If it does that, then one might want to know before trying to catch poisonous gases in there to make a trap.
Merevel
member, 78 posts
Gaming :-)
Very unlucky
Tue 6 May 2014
at 18:46
  • msg #54

Re: This has been bothering me for awhile...

In reply to DarkLightHitomi (msg # 53):

Keep a tiger in their and shove random people into it. No one will ever know what happened.
Eur512
member, 625 posts
Tue 6 May 2014
at 20:38
  • msg #55

Re: This has been bothering me for awhile...

Heath:
Is that the equivalent of an Astral Plane whoopie cushion?  :)



I see where this is headed.  The next topic is obviously "accidentally sitting on a full bag of holding".

Which of course leads to:  what are contents?

I know there is something involving Halflings, a bag of holding, a lots of instant pudding mix, but I'm not sure I want to know the details.
Heath
member, 2715 posts
If my opinion changes,
The answer is still 42.
Tue 6 May 2014
at 23:34
  • msg #56

Re: This has been bothering me for awhile...

Eur512:
I know there is something involving Halflings, a bag of holding, a lots of instant pudding mix, but I'm not sure I want to know the details.

Yes, but I think it was Black Pudding, a quintessential D&D ooze monster.
Merevel
member, 79 posts
Gaming :-)
Very unlucky
Tue 6 May 2014
at 23:46
  • msg #57

Re: This has been bothering me for awhile...

In reply to Heath (msg # 56):

The real secret origin of life eh?
Heath
member, 2716 posts
If my opinion changes,
The answer is still 42.
Wed 7 May 2014
at 00:18
  • msg #58

Re: This has been bothering me for awhile...

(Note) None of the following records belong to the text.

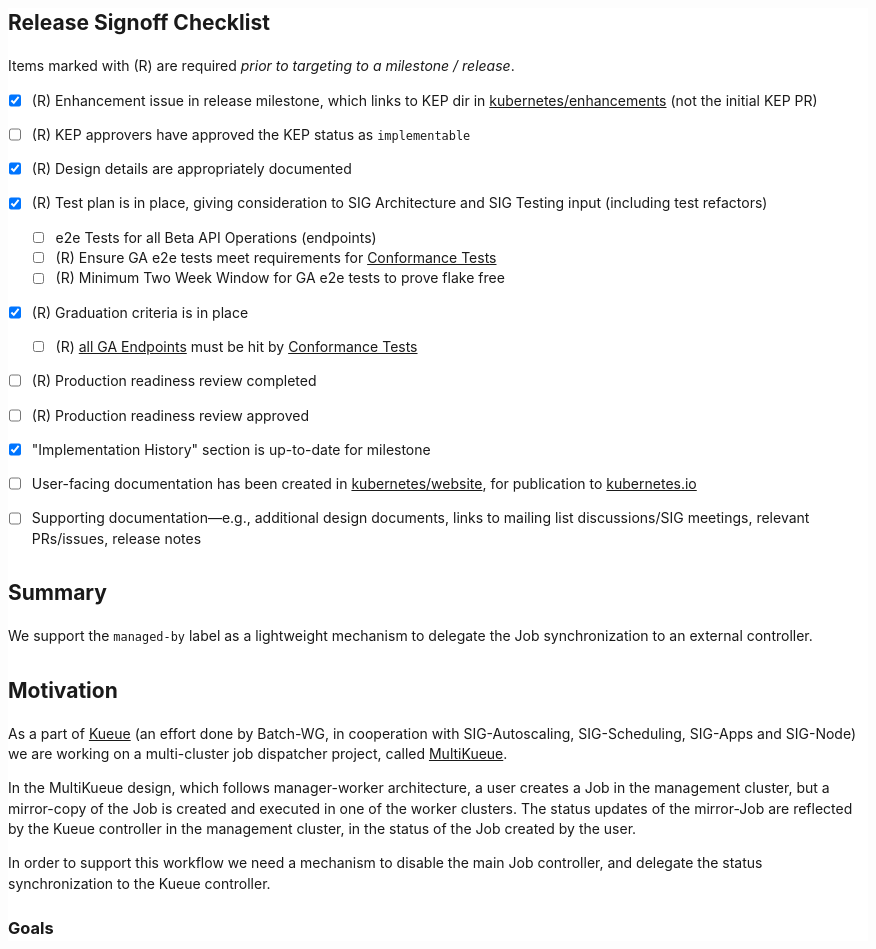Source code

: 

## Release Signoff Checklist



Items marked with (R) are required *prior to targeting to a milestone / release*.

- [x] (R) Enhancement issue in release milestone, which links to KEP dir in [kubernetes/enhancements] (not the initial KEP PR)
- [ ] (R) KEP approvers have approved the KEP status as `implementable`
- [x] (R) Design details are appropriately documented
- [x] (R) Test plan is in place, giving consideration to SIG Architecture and SIG Testing input (including test refactors)
  - [ ] e2e Tests for all Beta API Operations (endpoints)
  - [ ] (R) Ensure GA e2e tests meet requirements for [Conformance Tests](https://github.com/kubernetes/community/blob/master/contributors/devel/sig-architecture/conformance-tests.md)
  - [ ] (R) Minimum Two Week Window for GA e2e tests to prove flake free
- [x] (R) Graduation criteria is in place
  - [ ] (R) [all GA Endpoints](https://github.com/kubernetes/community/pull/1806) must be hit by [Conformance Tests](https://github.com/kubernetes/community/blob/master/contributors/devel/sig-architecture/conformance-tests.md)
- [ ] (R) Production readiness review completed
- [ ] (R) Production readiness review approved
- [x] "Implementation History" section is up-to-date for milestone
- [ ] User-facing documentation has been created in [kubernetes/website], for publication to [kubernetes.io]
- [ ] Supporting documentation—e.g., additional design documents, links to mailing list discussions/SIG meetings, relevant PRs/issues, release notes



[kubernetes.io]: https://kubernetes.io/
[kubernetes/enhancements]: https://git.k8s.io/enhancements
[kubernetes/kubernetes]: https://git.k8s.io/kubernetes
[kubernetes/website]: https://git.k8s.io/website

## Summary

We support the `managed-by` label as a lightweight mechanism to delegate the Job
synchronization to an external controller.

## Motivation

As a part of [Kueue](https://github.com/kubernetes-sigs) (an effort done by
Batch-WG, in cooperation with SIG-Autoscaling, SIG-Scheduling, SIG-Apps and SIG-Node) we
are working on a multi-cluster job dispatcher project, called
[MultiKueue](https://github.com/kubernetes-sigs/kueue/tree/main/keps/693-multikueue).

In the MultiKueue design, which follows manager-worker architecture, a user
creates a Job in the management cluster, but a mirror-copy of the Job is created
and executed in one of the worker clusters. The status updates of the mirror-Job
are reflected by the Kueue controller in the management cluster, in the status
of the Job created by the user.

In order to support this workflow we need a mechanism to disable the main Job
controller, and delegate the status synchronization to the Kueue controller.

### Goals
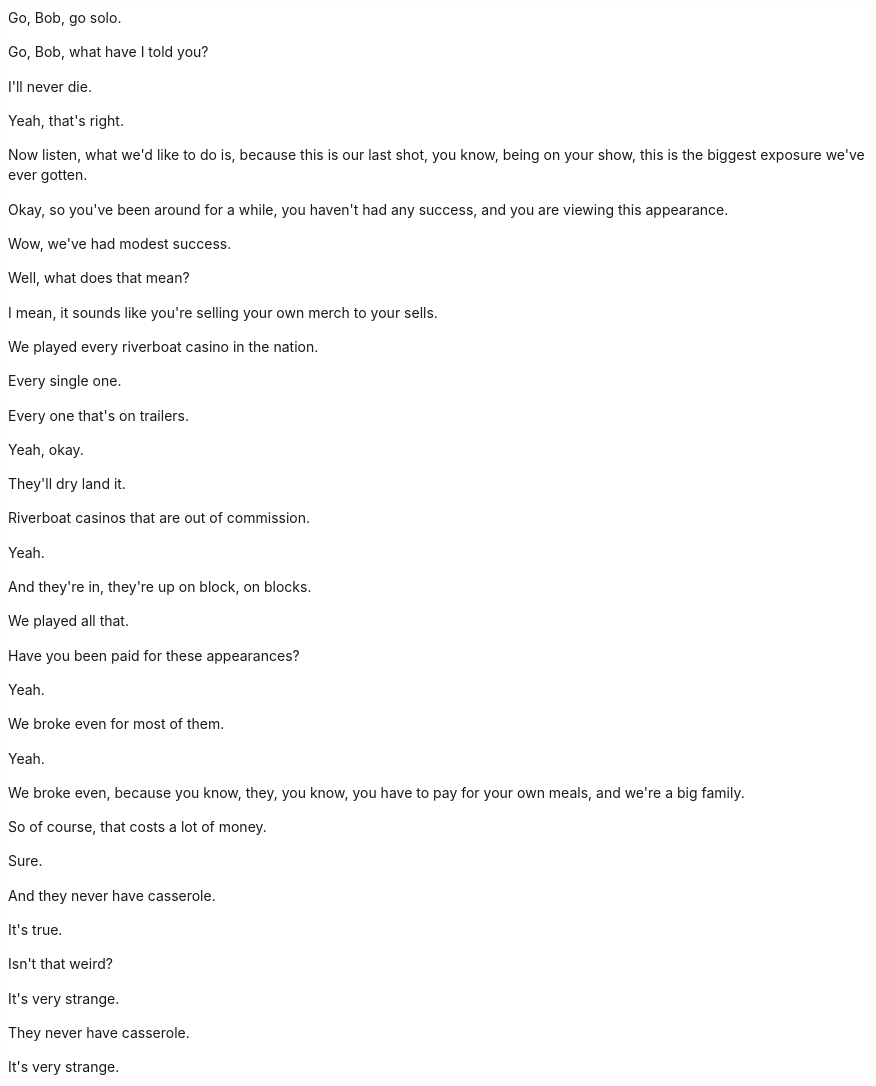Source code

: Go, Bob, go solo.

Go, Bob, what have I told you?

I'll never die.

Yeah, that's right.

Now listen, what we'd like to do is, because this is our last shot, you know, being on your show, this is the biggest exposure we've ever gotten.

Okay, so you've been around for a while, you haven't had any success, and you are viewing this appearance.

Wow, we've had modest success.

Well, what does that mean?

I mean, it sounds like you're selling your own merch to your sells.

We played every riverboat casino in the nation.

Every single one.

Every one that's on trailers.

Yeah, okay.

They'll dry land it.

Riverboat casinos that are out of commission.

Yeah.

And they're in, they're up on block, on blocks.

We played all that.

Have you been paid for these appearances?

Yeah.

We broke even for most of them.

Yeah.

We broke even, because you know, they, you know, you have to pay for your own meals, and we're a big family.

So of course, that costs a lot of money.

Sure.

And they never have casserole.

It's true.

Isn't that weird?

It's very strange.

They never have casserole.

It's very strange.
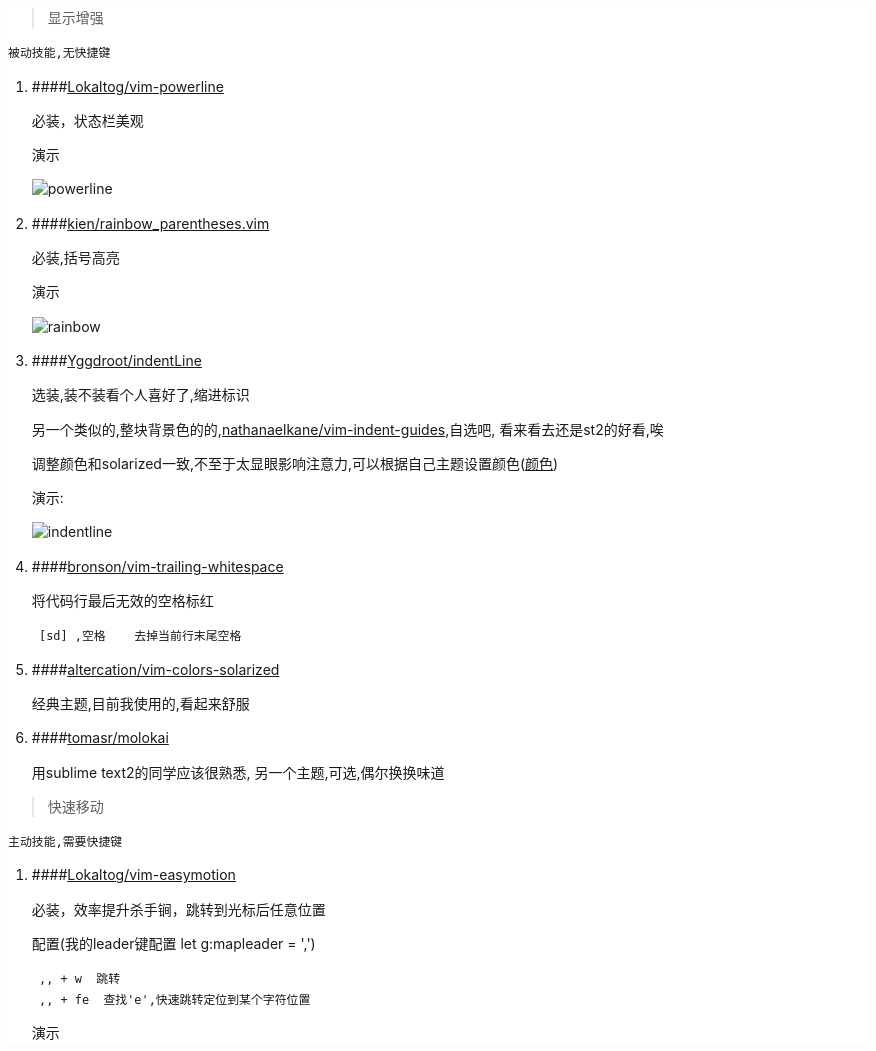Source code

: > 显示增强

    被动技能,无快捷键

1. ####[Lokaltog/vim-powerline](https://github.com/Lokaltog/vim-powerline)

   必装，状态栏美观

   演示

   ![powerline](https://github.com/wklken/gallery/blob/master/vim/powerline.png?raw=true)

2. ####[kien/rainbow_parentheses.vim](https://github.com/kien/rainbow_parentheses.vim)

   必装,括号高亮

   演示

   ![rainbow](https://github.com/wklken/gallery/blob/master/vim/rainbow_parentheses.png?raw=true)

3. ####[Yggdroot/indentLine](https://github.com/Yggdroot/indentLine)

   选装,装不装看个人喜好了,缩进标识

   另一个类似的,整块背景色的的,[nathanaelkane/vim-indent-guides](https://github.com/nathanaelkane/vim-indent-guides),自选吧, 看来看去还是st2的好看,唉

   调整颜色和solarized一致,不至于太显眼影响注意力,可以根据自己主题设置颜色([颜色](http://vim.wikia.com/wiki/Xterm256_color_names_for_console_Vim?file=Xterm-color-table.png))

   演示:

   ![indentline](https://github.com/wklken/gallery/blob/master/vim/indentline.png?raw=true)

4. ####[bronson/vim-trailing-whitespace](https://github.com/bronson/vim-trailing-whitespace)

   将代码行最后无效的空格标红

        [sd] ,空格    去掉当前行末尾空格


4. ####[altercation/vim-colors-solarized](https://github.com/altercation/vim-colors-solarized)

   经典主题,目前我使用的,看起来舒服

5. ####[tomasr/molokai](https://github.com/tomasr/molokai)

   用sublime text2的同学应该很熟悉, 另一个主题,可选,偶尔换换味道

> 快速移动

    主动技能,需要快捷键

1. ####[Lokaltog/vim-easymotion](https://github.com/Lokaltog/vim-easymotion)

   必装，效率提升杀手锏，跳转到光标后任意位置

   配置(我的leader键配置 let g:mapleader = ',')

        ,, + w  跳转
        ,, + fe  查找'e',快速跳转定位到某个字符位置

   演示
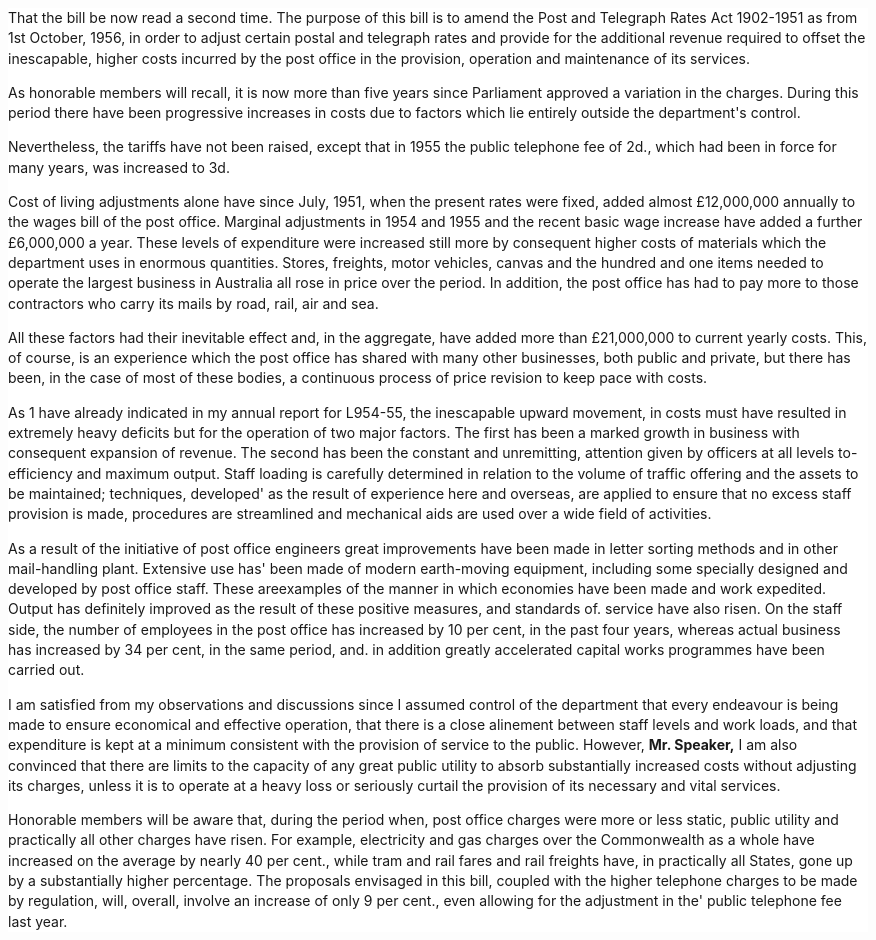 That the bill be now read a second time. The purpose of this bill is to amend the Post and Telegraph Rates Act 1902-1951 as from 1st October, 1956, in order to adjust certain postal and telegraph rates and provide for the additional revenue required to offset the inescapable, higher costs incurred by the post office in the provision, operation and maintenance of its services. 

As honorable members will recall, it is now more than five years since Parliament approved a variation in the charges. During this period there have been progressive increases in costs due to factors which lie entirely outside the department's control. 

Nevertheless, the tariffs have not been raised, except that in 1955 the public telephone fee of 2d., which had been in force for many years, was increased to 3d. 

Cost of living adjustments alone have since July, 1951, when the present rates were fixed, added almost £12,000,000 annually to the wages bill of the post office. Marginal adjustments in 1954 and 1955 and the recent basic wage increase have added a further £6,000,000 a year. These levels of expenditure were increased still more by consequent higher costs of materials which the department uses in enormous quantities. Stores, freights, motor vehicles, canvas and the hundred and one items needed to operate the largest business in Australia all rose in price over the period. In addition, the post office has had to pay more to those contractors who carry its mails by road, rail, air and sea. 

All these factors had their inevitable effect and, in the aggregate, have added more than £21,000,000 to current yearly costs. This, of course, is an experience which the post office has shared with many other businesses, both public and private, but there has been, in the case of most of these bodies, a continuous process of price revision to keep pace with costs. 

As 1 have already indicated in my annual report for L954-55, the inescapable upward movement, in costs must have resulted in extremely heavy deficits but for the operation of two major factors. The first has been a marked growth in business with consequent expansion of revenue. The second has been the constant and unremitting, attention given by officers at all levels to- efficiency and maximum output. Staff loading is carefully determined in relation to the volume of traffic offering and the assets to be maintained; techniques, developed' as the result of experience here and overseas, are applied to ensure that no excess staff provision is made, procedures are streamlined and mechanical aids are used over a wide field of activities. 

As a result of the initiative of post office engineers great improvements have been made in letter sorting methods and in other mail-handling plant. Extensive use has' been made of modern earth-moving equipment, including some specially designed and developed by post office staff. These areexamples of the manner in which economies have been made and work expedited. Output has definitely improved as the result of these positive measures, and standards of. service have also risen. On the staff side, the number of employees in the post office has increased by 10 per cent, in the past four years, whereas actual business has increased by 34 per cent, in the same period, and. in addition greatly accelerated capital works programmes have been carried out. 

I am satisfied from my observations and discussions since I assumed control of the department that every endeavour is being made to ensure economical and effective operation, that there is a close alinement between staff levels and work loads, and that expenditure is kept at a minimum consistent with the provision of service to the public. However,  **Mr. Speaker,**  I am also convinced that there are limits to the capacity of any great public utility to absorb substantially increased costs without adjusting its charges, unless it is to operate at a heavy loss or seriously curtail the provision of its necessary and vital services. 

Honorable members will be aware that, during the period when, post office charges were more or less static, public utility and practically all other charges have risen. For example, electricity and gas charges over the Commonwealth as a whole have increased on the average by nearly 40 per cent., while tram and rail fares and rail freights have, in practically all States, gone up by a substantially higher percentage. The proposals envisaged in this bill, coupled with the higher telephone charges to be made by regulation, will, overall, involve an increase of only 9 per cent., even allowing for the adjustment in the' public telephone fee last year. 
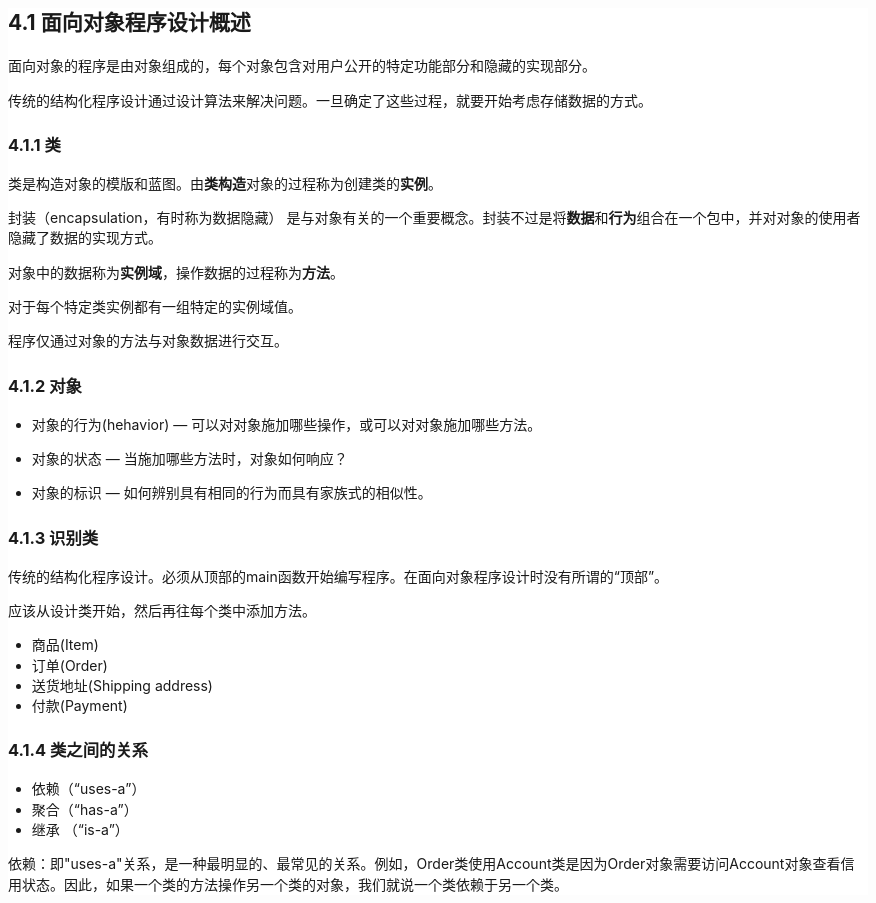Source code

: ## 4.1 面向对象程序设计概述



面向对象的程序是由对象组成的，每个对象包含对用户公开的特定功能部分和隐藏的实现部分。

传统的结构化程序设计通过设计算法来解决问题。一旦确定了这些过程，就要开始考虑存储数据的方式。



### 4.1.1 类



类是构造对象的模版和蓝图。由**类构造**对象的过程称为创建类的**实例**。

封装（encapsulation，有时称为数据隐藏） 是与对象有关的一个重要概念。封装不过是将**数据**和**行为**组合在一个包中，并对对象的使用者隐藏了数据的实现方式。



对象中的数据称为**实例域**，操作数据的过程称为**方法**。

对于每个特定类实例都有一组特定的实例域值。

程序仅通过对象的方法与对象数据进行交互。



### 4.1.2 对象



- 对象的行为(hehavior)  — 可以对对象施加哪些操作，或可以对对象施加哪些方法。

- 对象的状态 — 当施加哪些方法时，对象如何响应？
- 对象的标识 — 如何辨别具有相同的行为而具有家族式的相似性。





### 4.1.3 识别类



传统的结构化程序设计。必须从顶部的main函数开始编写程序。在面向对象程序设计时没有所谓的“顶部”。

应该从设计类开始，然后再往每个类中添加方法。

- 商品(Item)
- 订单(Order)
- 送货地址(Shipping address)
- 付款(Payment)



### 4.1.4 类之间的关系



- 依赖（“uses-a”）
- 聚合（“has-a”）
- 继承 （“is-a”）

依赖：即"uses-a"关系，是一种最明显的、最常见的关系。例如，Order类使用Account类是因为Order对象需要访问Account对象查看信用状态。因此，如果一个类的方法操作另一个类的对象，我们就说一个类依赖于另一个类。
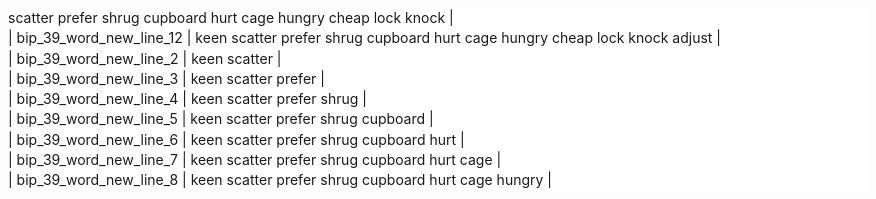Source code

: scatter
prefer
shrug
cupboard
hurt
cage
hungry
cheap
lock
knock |  
| bip_39_word_new_line_12 | keen
scatter
prefer
shrug
cupboard
hurt
cage
hungry
cheap
lock
knock
adjust |  
| bip_39_word_new_line_2 | keen
scatter |  
| bip_39_word_new_line_3 | keen
scatter
prefer |  
| bip_39_word_new_line_4 | keen
scatter
prefer
shrug |  
| bip_39_word_new_line_5 | keen
scatter
prefer
shrug
cupboard |  
| bip_39_word_new_line_6 | keen
scatter
prefer
shrug
cupboard
hurt |  
| bip_39_word_new_line_7 | keen
scatter
prefer
shrug
cupboard
hurt
cage |  
| bip_39_word_new_line_8 | keen
scatter
prefer
shrug
cupboard
hurt
cage
hungry |  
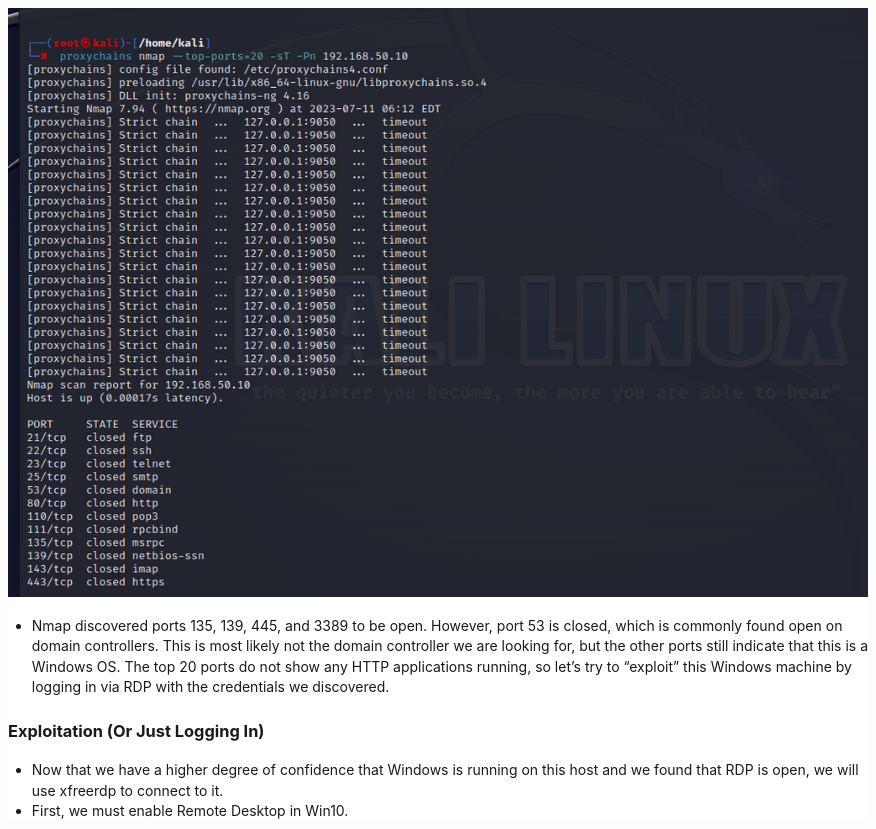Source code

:   ![Picture](../24.%20Assembling%20the%20Pieces%20Penetration%20Test%20Breakdown/Image/20.png)
-  Nmap discovered ports 135, 139, 445, and 3389 to be open. However, port 53 is closed, which is commonly found open on domain controllers. This is most likely not the domain controller we are looking for, but the other ports still indicate that this is a Windows OS. The top 20 ports do not show any HTTP applications running, so let’s try to “exploit” this Windows machine by logging in via RDP with the credentials we discovered.

### Exploitation (Or Just Logging In)

- Now that we have a higher degree of confidence that Windows is running on this host and we found that RDP is open, we will use xfreerdp to connect to it.
- First, we must enable Remote Desktop in Win10.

I'm sure it resulted in something like the Fruitcake Elemental.  An attorney at Wizards gave me that Magic card for Christmas many years back...
Eur512
member, 626 posts
Wed 7 May 2014
at 01:28
  • msg #59

Re: This has been bothering me for awhile...

Merevel:
The real secret origin of life eh?



Yes! Instant Black Pudding Mix!

I am using this!
Merevel
member, 81 posts
Gaming :-)
Very unlucky
Wed 7 May 2014
at 01:31
  • msg #60

Re: This has been bothering me for awhile...

In reply to Eur512 (msg # 59):

Go for it! rmail me the players reactions lol!